◆ **TRY IT**:
Copy the complete listing word for word, but do not carry over any images.

◆ **SUPPLIED DATA**:
########

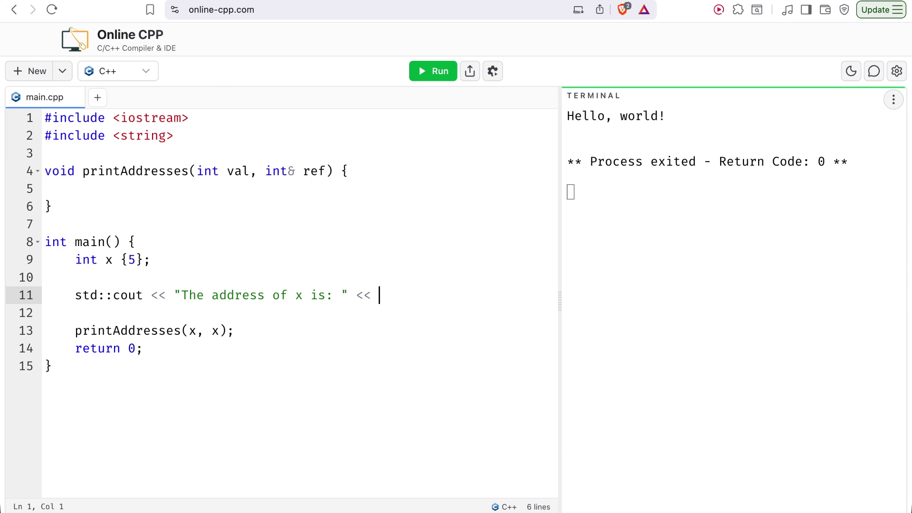
{"action": "key", "text": "Right"}
{"action": "type", "text": ";"}
{"action": "key", "text": "ctrl+Tab"}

########

◆ **FINISHED TASK**:
{"action": "key", "text": "Right"}
{"action": "type", "text": ";"}
{"action": "key", "text": "ctrl+Tab"}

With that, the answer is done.